The acceptance of FEGS’ programs came after much deliberation, according to Alice Tisch, The Jewish Board’s president.

“Before making any decisions, our trustees wanted assurance that we were not destabilizing The Jewish Board in any way by taking on these new programs,” she said in an email. “And before committing, we asked for, and received, support from New York State and from UJA-Federation. Those expressions of partnership, together with our own positive and thorough due diligence, gave us the confidence and excitement to move forward. Each of us on the board and the staff will be watching the financial performance of these programs extra closely to make sure they are healthy and sustainable.”

Also watching closely is UJA-Federation of New York, according to Elana Broitman, the organization’s senior vice president for agency relations. She pointed out that UJA-Federation instituted a series of accountability measures nearly two years before FEGS’ collapse. The measures, she said, were to permit UJA-Federation to know about the financial well-being and governance of its agencies and “where we might need to provide greater assistance.”

Those measures failed to detect FEGS’s fatal errors and Broitman said her organization is “in the process of editing and updating them with the lessons learned, of course.”

“It wouldn’t be prudent not to take lessons — and that was a big lesson to learn,” she said.

When FEGS folded, Broitman said the UJA-Federation “worked with the state and the city because all of us shared the concern that not a single client would be left without service. We also knew that the government wanted the behavioral health programs transferred as a whole because it would be more effective and efficient – and easier to keep FEGS people staying in their important jobs. We were a major and steady partner throughout this entire thing. Nobody wants to see an agency collapse, but given what happened, we were glad that clients found a home at The Jewish Board and other agencies.”

Asked about the impact of these new clients on the Jewish Board’s operation, Tisch wrote: “These new programs will allow us to deepen our services within New York City, allowing all of our clients, new and old, to access to more clinics, more supportive housing and more care management resources. It extends and intensifies the continuum of care we can offer to all New Yorkers, and even extends opportunities for continued learning and development for our staff.”

Rivel noted the irony of The Jewish Board taking over FEGS’ programs because for years the two had been rivals, even though The Jewish Board had a commitment to children that FEGS never did.

“Historically, FEGS was created for employment and vocational services during the Depression to help Jews find work,” he said. “Then it became more expansive and took on a lot of the work we had been doing,” Rivel said.

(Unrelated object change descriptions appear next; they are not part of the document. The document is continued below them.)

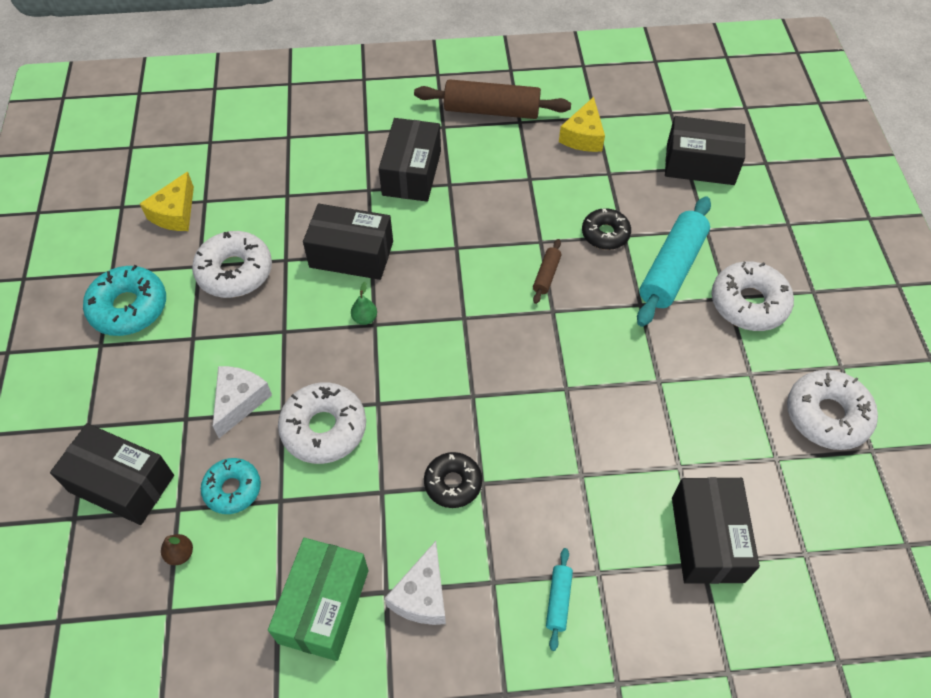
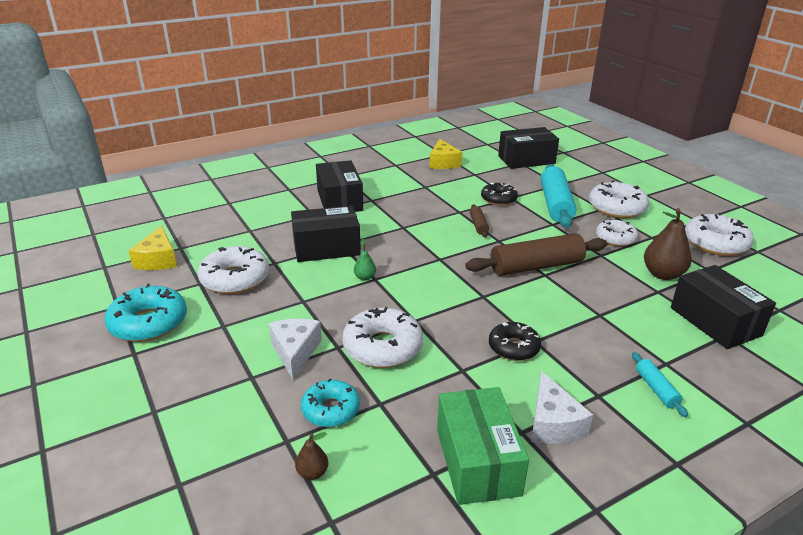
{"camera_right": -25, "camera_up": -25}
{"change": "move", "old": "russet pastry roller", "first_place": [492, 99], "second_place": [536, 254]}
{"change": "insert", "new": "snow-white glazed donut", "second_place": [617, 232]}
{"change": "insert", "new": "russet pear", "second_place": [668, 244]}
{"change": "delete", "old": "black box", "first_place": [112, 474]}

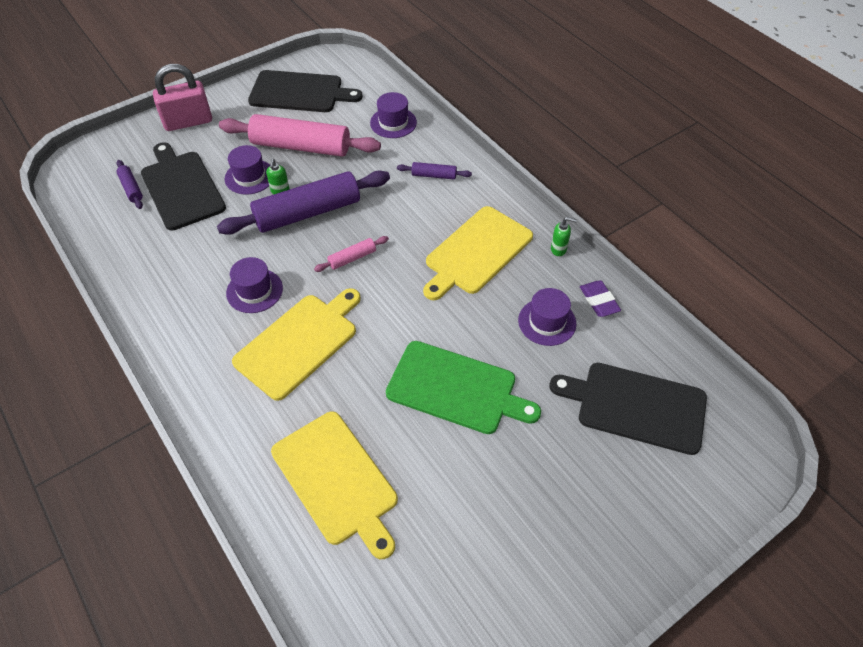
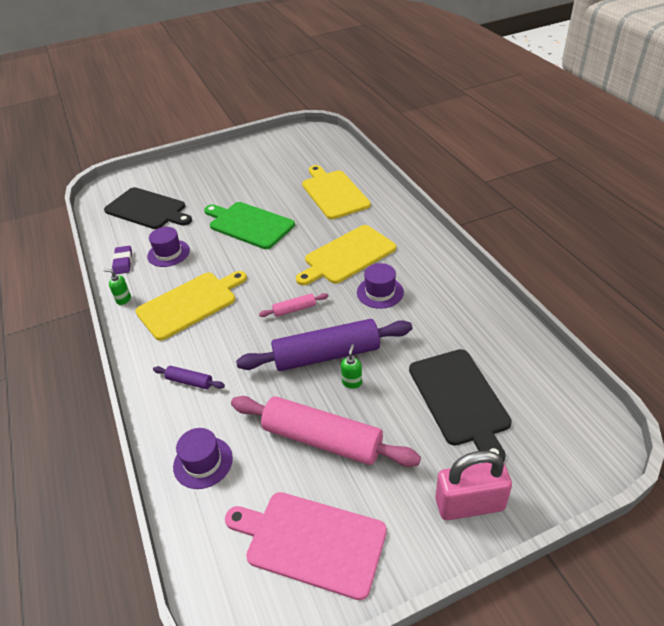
{"camera_right": -165, "camera_up": -10}
{"change": "recolor", "old": "black chopping board", "new": "pink chopping board", "first_place": [305, 91], "second_place": [306, 546]}
{"change": "delete", "old": "purple pastry roller", "first_place": [129, 184]}
{"change": "delete", "old": "purple top hat", "first_place": [247, 170]}

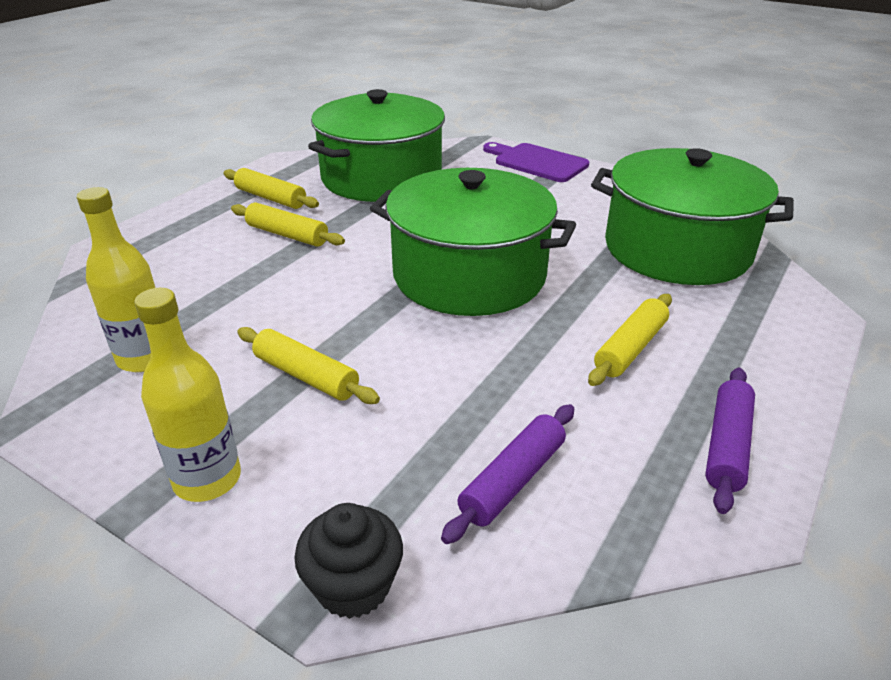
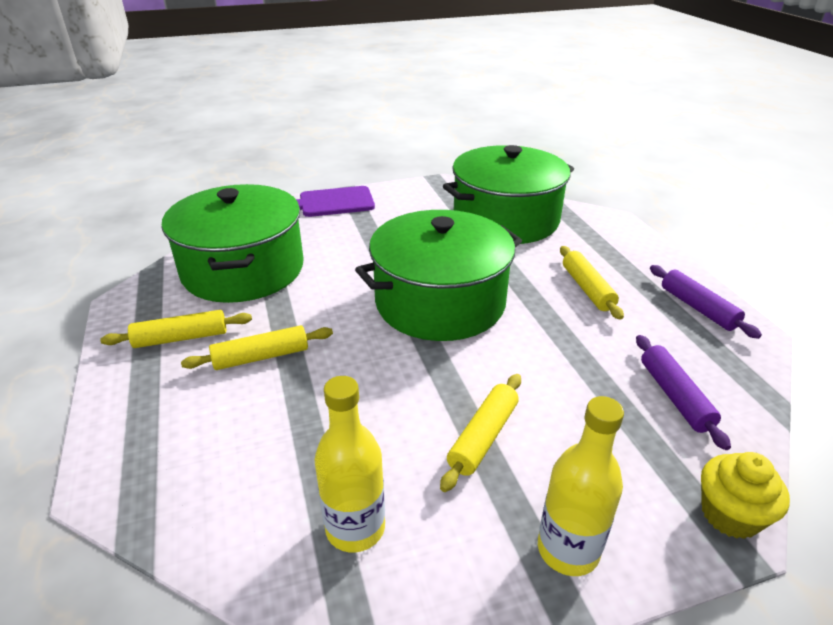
{"camera_right": -50, "camera_up": 0}
{"change": "rotate", "old": "yellow pastry roller", "first_place": [308, 365], "second_place": [480, 433], "degrees": -45}
{"change": "recolor", "old": "black cupcake", "new": "yellow cupcake", "first_place": [348, 561], "second_place": [745, 495]}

The behavioral health programs were the largest of three groups of programs that FEGS operated. Its vocational assistance and job training programs were transferred primarily to We Care. Its programs for those with developmental disabilities went to 11 different providers, according to FEGS’ attorney, Burt Weston, who said the transfers occurred between April 1 and June 1 to a total of 25 different providers.

He noted in an email interview that the leases for buildings in which programs were held were also transferred to the new providers and that FEGS’ owned properties would ultimately be sold as part of the bankruptcy proceedings that FEGS filed in March. He said a date has been set by which all monetary claims against FEGS must be filed and until all assets are liquidated and the claims pool reconciled, “there is no way to determine how much creditors will be paid.”

Former employees, however, were recently paid for accrued and unused vacation pay earned within 180 days of the bankruptcy filing (up to a maximum of $12,500).

Larry Cary, general counsel for District Council 1707 which represented FEGS’ employees, said that about 1,000 employees were paid a total of $2.5 million. And he said another $2.5 million in severance has yet to be paid.